The Company’s operating strategy is similar at each brand, based on the following components:
Serving high quality, freshly prepared food. Many menu items are prepared using proprietary recipes. At Texas Roadhouse, all but one cut of the steak offerings are hand-cut daily and sides are made from scratch. At Bubba’s 33, sides are made and buns are baked from scratch. A management level employee inspects every order to ensure quality and accuracy before it is delivered to a guest.
Performance-based management compensation. Managing Partners (restaurant managers) and Market Partners (area supervisors) receive bonuses based on a percentage of the pretax income at their respective restaurants.
Focusing on dinner. In addition to attracting higher quality employees, management believes that focusing on only one shift a day results in higher quality and more consistent food and service. We will throw in our “two cents” here and suggest that few casual dining chains make much money at lunch, in any event, with one table turn, a lower average ticket, minimal alcohol sales, and higher labor costs. Add in the cost in terms of lifestyle and focus for the operating teams, and a pretty good case can be made that the lunch daypart is best left to traditional fast feeders and the new fast casual segment.
Offering attractive price points. The average check per person (largely dinner only) at Texas Roadhouse was $16.68 in 2016. Bubba’s 33 menu prices range from $8.99 for a Classic Cheeseburger to $19.99 for a 14-ounce ribeye.
Creating a fun and comfortable atmosphere with a focus on high quality service. The Company maintains a low table-to-server ratio to provide more personal service to the guest. A Texas Roadhouse features a rustic southwestern lodge décor and a Bubba’s 33 has numerous televisions playing sports and various sports memorabilia on the walls.
Management’s objective is to add approximately 30 total restaurants a year, the bulk of which will be Texas Roadhouse. The Bubba’s 33 restaurant prototype is still under refinement; in 2017, four to six are expected to be opened. Although there were 86 (13 international) franchised Texas Roadhouse locations open at the end of 2016, franchising is not a focus of the Company.
Sources of Revenue Total revenues in 2016 were $2 billion, more than 99% of which were derived from sales of Company-operated restaurants, with the remainder from franchise fees and royalties. The Company does not break out separately the contribution from Texas Roadhouse and Bubba’s 33. Average unit volumes at Texas Roadhouse were $4,802,000, implying sales of Texas Roadhouse were $1.93 billion, or 98% of total Company sales in 2016. Average unit sales of Bubba’s 33 are not disclosed. Sales of alcoholic beverages accounted for 11% of sales in 2016.
Menu The Texas Roadhouse menu (Texas Roadhouse Menu) features hand-cut steaks and other items including ribs, fish, seafood, chicken, pork chops, pulled pork, vegetable dishes, hamburgers, salads, and sandwiches; entrees come with two made-from-scratch sides. The Bubba’s 33 menu (Bubba’s 33 Menu) features wings, sandwiches, pizza, and burgers, as well as an extensive selection of draft beers.

_RECORDED INFORMATION_:
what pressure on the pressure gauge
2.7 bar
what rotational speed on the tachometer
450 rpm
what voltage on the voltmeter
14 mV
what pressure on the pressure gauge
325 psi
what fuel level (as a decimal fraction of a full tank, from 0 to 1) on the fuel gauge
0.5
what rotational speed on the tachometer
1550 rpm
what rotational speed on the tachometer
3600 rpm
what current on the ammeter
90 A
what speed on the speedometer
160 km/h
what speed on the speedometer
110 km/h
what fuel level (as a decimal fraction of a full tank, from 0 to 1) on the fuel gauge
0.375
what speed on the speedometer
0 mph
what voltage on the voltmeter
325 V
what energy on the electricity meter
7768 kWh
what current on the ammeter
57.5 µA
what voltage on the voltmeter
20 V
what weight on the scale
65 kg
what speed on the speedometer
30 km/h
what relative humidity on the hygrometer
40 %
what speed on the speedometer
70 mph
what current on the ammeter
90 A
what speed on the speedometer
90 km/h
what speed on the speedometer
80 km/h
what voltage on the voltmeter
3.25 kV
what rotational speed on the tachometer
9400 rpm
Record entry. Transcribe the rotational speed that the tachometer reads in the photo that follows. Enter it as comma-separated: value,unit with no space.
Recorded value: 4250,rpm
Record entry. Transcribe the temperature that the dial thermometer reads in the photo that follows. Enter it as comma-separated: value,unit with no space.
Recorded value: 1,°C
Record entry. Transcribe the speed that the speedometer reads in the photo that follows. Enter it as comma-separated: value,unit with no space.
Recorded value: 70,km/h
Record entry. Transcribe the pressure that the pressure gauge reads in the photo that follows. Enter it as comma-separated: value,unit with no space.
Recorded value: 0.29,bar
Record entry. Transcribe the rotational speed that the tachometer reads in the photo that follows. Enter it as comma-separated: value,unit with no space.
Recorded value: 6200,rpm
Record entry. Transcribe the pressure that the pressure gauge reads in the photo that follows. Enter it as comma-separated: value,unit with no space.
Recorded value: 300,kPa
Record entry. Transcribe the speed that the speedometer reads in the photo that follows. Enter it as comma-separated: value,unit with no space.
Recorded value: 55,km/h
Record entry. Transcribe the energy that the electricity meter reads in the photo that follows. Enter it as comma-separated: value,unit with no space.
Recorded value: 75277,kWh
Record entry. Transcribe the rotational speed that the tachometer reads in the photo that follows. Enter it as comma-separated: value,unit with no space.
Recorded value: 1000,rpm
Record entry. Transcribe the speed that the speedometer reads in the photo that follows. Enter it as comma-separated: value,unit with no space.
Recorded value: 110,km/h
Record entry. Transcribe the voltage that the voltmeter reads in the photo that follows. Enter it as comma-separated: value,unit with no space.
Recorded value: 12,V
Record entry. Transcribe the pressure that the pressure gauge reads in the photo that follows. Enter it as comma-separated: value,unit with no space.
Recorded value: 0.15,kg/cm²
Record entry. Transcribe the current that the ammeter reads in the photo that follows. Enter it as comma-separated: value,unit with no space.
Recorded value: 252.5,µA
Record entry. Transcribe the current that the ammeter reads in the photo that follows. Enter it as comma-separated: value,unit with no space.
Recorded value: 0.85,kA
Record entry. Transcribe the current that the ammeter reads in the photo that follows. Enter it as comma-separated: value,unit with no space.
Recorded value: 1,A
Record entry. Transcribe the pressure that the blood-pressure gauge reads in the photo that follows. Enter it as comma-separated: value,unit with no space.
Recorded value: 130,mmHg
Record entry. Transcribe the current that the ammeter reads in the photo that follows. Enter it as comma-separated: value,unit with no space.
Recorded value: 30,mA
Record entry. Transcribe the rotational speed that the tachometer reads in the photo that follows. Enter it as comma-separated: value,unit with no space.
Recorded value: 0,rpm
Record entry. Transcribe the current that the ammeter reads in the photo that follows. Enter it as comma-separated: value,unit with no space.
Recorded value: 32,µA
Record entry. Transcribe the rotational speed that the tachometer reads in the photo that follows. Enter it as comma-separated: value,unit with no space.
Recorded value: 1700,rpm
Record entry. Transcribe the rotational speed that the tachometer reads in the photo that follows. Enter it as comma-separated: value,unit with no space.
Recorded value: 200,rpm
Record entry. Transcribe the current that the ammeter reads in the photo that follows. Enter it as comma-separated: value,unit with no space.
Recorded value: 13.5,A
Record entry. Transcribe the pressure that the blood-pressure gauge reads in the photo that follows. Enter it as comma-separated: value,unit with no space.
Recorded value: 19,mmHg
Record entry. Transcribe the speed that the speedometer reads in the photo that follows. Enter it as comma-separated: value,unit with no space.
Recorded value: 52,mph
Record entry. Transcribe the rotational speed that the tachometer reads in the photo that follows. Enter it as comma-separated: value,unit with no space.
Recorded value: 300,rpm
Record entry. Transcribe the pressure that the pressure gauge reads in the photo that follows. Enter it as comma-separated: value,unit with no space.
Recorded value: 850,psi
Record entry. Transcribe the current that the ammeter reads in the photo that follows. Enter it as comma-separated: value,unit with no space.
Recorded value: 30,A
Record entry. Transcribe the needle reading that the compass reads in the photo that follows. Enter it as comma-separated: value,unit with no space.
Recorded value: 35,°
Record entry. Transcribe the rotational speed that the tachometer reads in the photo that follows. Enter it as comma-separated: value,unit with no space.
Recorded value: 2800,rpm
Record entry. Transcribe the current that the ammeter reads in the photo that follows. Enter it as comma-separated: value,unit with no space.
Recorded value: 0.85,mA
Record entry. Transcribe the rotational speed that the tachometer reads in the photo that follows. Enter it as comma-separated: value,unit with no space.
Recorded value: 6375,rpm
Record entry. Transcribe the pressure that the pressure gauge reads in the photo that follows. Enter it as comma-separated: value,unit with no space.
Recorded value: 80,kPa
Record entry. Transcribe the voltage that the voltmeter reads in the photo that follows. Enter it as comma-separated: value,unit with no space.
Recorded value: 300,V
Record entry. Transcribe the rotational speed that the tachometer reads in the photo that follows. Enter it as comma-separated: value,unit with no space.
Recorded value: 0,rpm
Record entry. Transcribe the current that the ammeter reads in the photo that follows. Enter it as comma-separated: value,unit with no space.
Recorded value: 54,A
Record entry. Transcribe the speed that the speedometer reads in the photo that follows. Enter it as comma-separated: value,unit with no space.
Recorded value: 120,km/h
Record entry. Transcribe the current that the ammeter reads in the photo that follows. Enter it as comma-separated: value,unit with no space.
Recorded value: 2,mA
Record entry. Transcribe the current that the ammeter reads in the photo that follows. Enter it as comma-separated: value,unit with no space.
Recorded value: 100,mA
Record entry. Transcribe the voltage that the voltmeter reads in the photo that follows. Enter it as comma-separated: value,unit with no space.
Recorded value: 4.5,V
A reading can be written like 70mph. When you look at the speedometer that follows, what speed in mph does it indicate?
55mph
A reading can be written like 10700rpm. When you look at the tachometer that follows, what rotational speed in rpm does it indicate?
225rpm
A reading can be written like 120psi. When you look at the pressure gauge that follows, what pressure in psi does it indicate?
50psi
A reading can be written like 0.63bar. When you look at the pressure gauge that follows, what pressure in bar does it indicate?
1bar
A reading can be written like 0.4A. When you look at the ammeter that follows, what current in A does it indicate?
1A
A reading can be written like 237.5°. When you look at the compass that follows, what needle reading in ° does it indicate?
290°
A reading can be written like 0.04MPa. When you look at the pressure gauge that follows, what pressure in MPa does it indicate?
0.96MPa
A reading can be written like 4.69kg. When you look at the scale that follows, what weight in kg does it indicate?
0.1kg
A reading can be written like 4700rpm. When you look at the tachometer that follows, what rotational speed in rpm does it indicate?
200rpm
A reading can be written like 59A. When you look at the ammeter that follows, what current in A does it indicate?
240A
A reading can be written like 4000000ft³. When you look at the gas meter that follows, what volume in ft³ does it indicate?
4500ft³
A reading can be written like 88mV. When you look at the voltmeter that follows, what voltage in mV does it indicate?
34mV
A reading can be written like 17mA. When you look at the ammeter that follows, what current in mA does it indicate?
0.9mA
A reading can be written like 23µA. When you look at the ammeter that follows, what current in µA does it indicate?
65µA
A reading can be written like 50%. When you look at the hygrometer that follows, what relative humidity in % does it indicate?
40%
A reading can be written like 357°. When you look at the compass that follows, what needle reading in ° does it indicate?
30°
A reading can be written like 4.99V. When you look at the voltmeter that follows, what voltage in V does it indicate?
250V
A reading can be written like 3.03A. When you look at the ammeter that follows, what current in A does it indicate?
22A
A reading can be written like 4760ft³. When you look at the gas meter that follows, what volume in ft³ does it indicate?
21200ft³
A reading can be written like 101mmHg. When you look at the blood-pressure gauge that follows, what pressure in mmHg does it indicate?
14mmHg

_REQUIRED ACTION A_:
List the components of the operating strategy named in the restaurant company overview.
_REQUIRED ACTION B_:
Carry the restaurant company overview forward, picking up after its last sentence about the Bubba's 33 menu.

_ANSWER A_:
1. Serving high quality, freshly prepared food
2. Performance-based management compensation
3. Focusing on dinner
4. Offering attractive price points
5. Creating a fun and comfortable atmosphere with a focus on high quality service

_ANSWER B_:
Unit Economics In 2016, the average total investment in a Texas Roadhouse restaurant was $5.1 million including pre-opening expenses of $615,000 and a value assigned to real estate for leased locations equal to 10 times the base rent. Management is focused on achieving an internal rate of return in the mid- to high teens, in excess of its normalized cost of capital of 10-11%. Based on overall operating results in 2016, the average Texas Roadhouse appears to be generating approximately $1 million in store-level earnings before interest, depreciation, amortization and rent, or a little under 20% of the cost to develop a restaurant.
The Bubba’s 33 prototype is still under development so costs and returns are likely to change. In 2016, the average cost to build a Bubba’s 33 was $6.5 million. Management is focusing on reducing the investment cost as it develops new locations. Bubba’s 33 has higher margins than a Texas Roadhouse primarily because of lower cost of sales so an internal rate of return in the mid- to high teens can be achieved with a higher investment cost and similar sales volumes.
Operating Metrics The Company’s debt level is relatively low, with 2016 year-end debt less than 7% of shareholders’ equity. Even adjusting for leases, the Company’s leverage is low with lease-adjusted debt to EBITDAR of 1.26 in 2016.
Shareholder Returns Texas Roadhouse has been one of the better performing casual dining restaurant stocks over the last five years, nearly tripling since the fall of 2012, as EPS has grown steadily from $1.11 in calendar 2013 to over $2.00 per share estimated for 2018. The current dividend represents a 1.7% yield.
Recent Developments – Per Q2’17 Release (below) and Conference Call
Texas Roadhouse continued its excellent performance, especially relative to its peers within the full service casual dining industry. Comp sales were up 4.0% and 3.6% at domestic company and franchise stores respectively. Equally impressive, traffic was up just over 3%. Restaurant EBITDA margin was up 9.8% to 18.9%, down a modest 28 bp YTY due to wage inflation, partially offset by lower food cost. With a lower tax rate, diluted earnings per share was up 11.0%. There were 11 company owned Texas Roadhouse openings and 2 Bubba’s 33 new locations. Most encouraging to investors was that the first four weeks of the third quarter continued strong, with a 4.6% increase.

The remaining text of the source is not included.